Ceza hukuku bakımından had cezaları yanında şûrâ meclisi ta’zîr cezalarını kapsayan bir ceza kanunu hazırlayıp kanunlaştırır. Çünkü islâm Devletinin ta’zir cezaları koyma yetkisi vardır.
Bu duruma göre islâm toplumu ile bu toplumu temsil eden şûrâ meclisi arasında sürekli bir iletişim söz konusu olur. Toplum ihtiyaçları ve bazı kanunların uygulanması sırasında ortaya çıkan sıkıntılar bu meclise iletilerek yeni çözümler aranır. İdare modelinin, ekonomik sistemin, toprak rejiminin, islâm sisteminde arzettiği farklı yapılar nedeniyle temsilciler arasında farklı görüş, anlayış ve arayışlar ortaya çıkabilir. Bir grup; ekonomik faaliyetleri özel sektör ağırlıklı bir yolla çözmeyi isterken, başka bir grup ekonomide İslâm Devleti’ne ağırlık veren bir yol izlemek isteyebilir. Bütün bunlar hayırda yarışma ve en güzel uygulama metodunu bulma çalışmaları olur.
Hz. Ömer devrinde fethedilen Suriye ve Irak topraklarının statüsü hakkında cereyan eden müzakereleri buna örnek verebiliriz. Bu arazîlere “fey” hükümleri uygulanmıştır. Fey’; düşmandan savaşla veya savaşsız ele geçirilen toprakların mülkiyetinin devlette, yararlanma hakkının ise harac vergisi karşılığında eski sahiplerinde bırakılması demektir. Bu, bir bakıma geliri toplum ihtiyaçları için harcanmak üzere arazilerin topluca vakfedilmesidir.

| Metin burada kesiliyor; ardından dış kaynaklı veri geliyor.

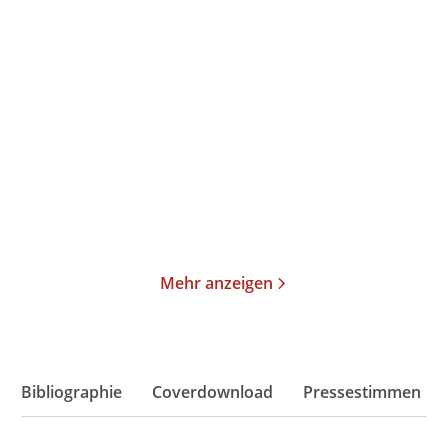
Amy Achterop
Amy Achterop
Die Hausboot-Detektei -
Die Hausboot-Detektei -
Tödlicher G ...
Tödliches F ...
E-Book
Taschenbuch
18,99
€
*
13,00
€
*
Merken
Merken
Mehr anzeigen
Bibliographie
Coverdownload
Pressestimmen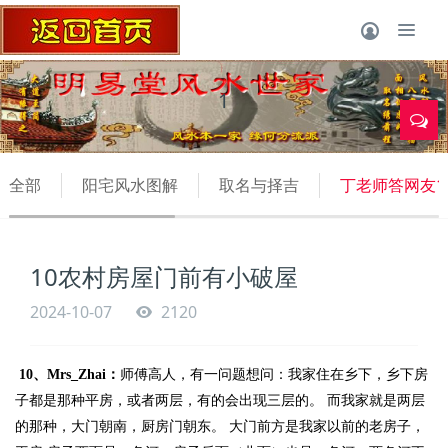
1
全部
阳宅风水图解
取名与择吉
丁老师答网友1
10农村房屋门前有小破屋
2024-10-07
2120
10
、
Mrs_Zhai
：
师傅高人，有一问题想问：我家住在乡下，乡下房
子都是那种平房，或者两层，有的会出现三层的。
而我家就是两层
的那种，大门朝南，厨房门朝东。
大门前方是我家以前的老房子，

Irak toprakları fethedilince gaziler buranın kendilerine taksim edileceğini bekliyorlardı. Hz. Ömer paylaştırmak istemeyince uzun istişare ve müzakereler yapıldı. Hz. Zübeyr, Abdurrahman b. Avf ve Bilal-i Habeşî ile aynı görüşte olanlar, bu toprakların ganimet kabul edilerek, Hz. Peygamber (s.a.s)’in Hayber topraklarını dağıttığı gibi gazilere dağıtılmasını istediler. Muaz b. Cebel ve Hz. Ali gibi bazı sahâbîler ise bu konuda Hz. Ömer’i desteklediler.
Hz. Ömer şöyle diyordu: “Bu toprakları dağıtırsam sizden sonra gelecek müslümanlara ne kalır? Onlar toprakların, üzerinde yaşayan halkla birlikte taksim edilmiş olduğunu, babalardan oğullara miras olarak intikal ettiğini, böylece kendilerinin her şeyden mahrum edilmiş olduklarını göreceklerdir”. Muaz b. Cebel de şöyle diyordu: “Ya Ömer! Vallahi bu toprakları dağıtırsan hoşa gitmeyen şeyler ortaya çıkar. Toprağın büyük bir bölümü Müslümanların eline geçer. Sonra bu sahipler zamanla ortadan kalkar ve büyük topraklar bir kişinin elinde toplanır. Onun için bu topraklara şimdiki Müslümanların da sonra gelecek olanların da yararlanmasını sağlayacak bir statü ver”. Hz. Ömer bu müzakerelerde kendi görüşüne bazı ayetleri delil getiriyordu (Bk. el-Haşr, 59/7-10). Böylece Hz. Ömer, Suriye ve Irak toprakları için ganimet ayeti ile (el-Enfâl, 8/41) değil, el-Hasr sûresindeki fey’ âyetleri ile amel etmiştir. Fey’ âyeti, yalnız savaşa katılanları değil bütün mü’minleri kapsamına alır. Bu, gayri menkuller üzerinde hak sahibi olmada, sonra gelenler önce gelenlere ortak olurlar. Bu ise ancak arazileri paylaştırmamakla gerçekleşir. Böyle bir statü toplu bir vakıf ve toplu bir kamulaştırma niteliğindedir. Ancak fey’ toprakları mirasla geçerken, gerçek vakıf miras yoluyla intikal etmez (Ebû Yûsuf, el-Harâc, Mısır 1352, 75, 83, 85; Ebû Ubeyd, el-Emvâl, Kahire 1968, 94; Muhammed Hamidullah, el-Vesâ’iku’s-Sivasiyye, 314, Vesika: 325; Ali Şafak, İslâm Arazi Hukuku, 146-149; Hamdi Döndüren, Delilleriyle İslâm Hukuku, İstanbul 1983, 572 vd.; ez-Zühaylî, el-Fıkhu’l-İslâmî ve Edilletüh, Dimaşk 1405/1985, V, 332 vd.; Ayrıca bk. “Ehlü’l-Hal ve’l-Akd”, “Hilâfet”, “Şûrâ”, “İstişâre”, “Şerîat” maddeleri).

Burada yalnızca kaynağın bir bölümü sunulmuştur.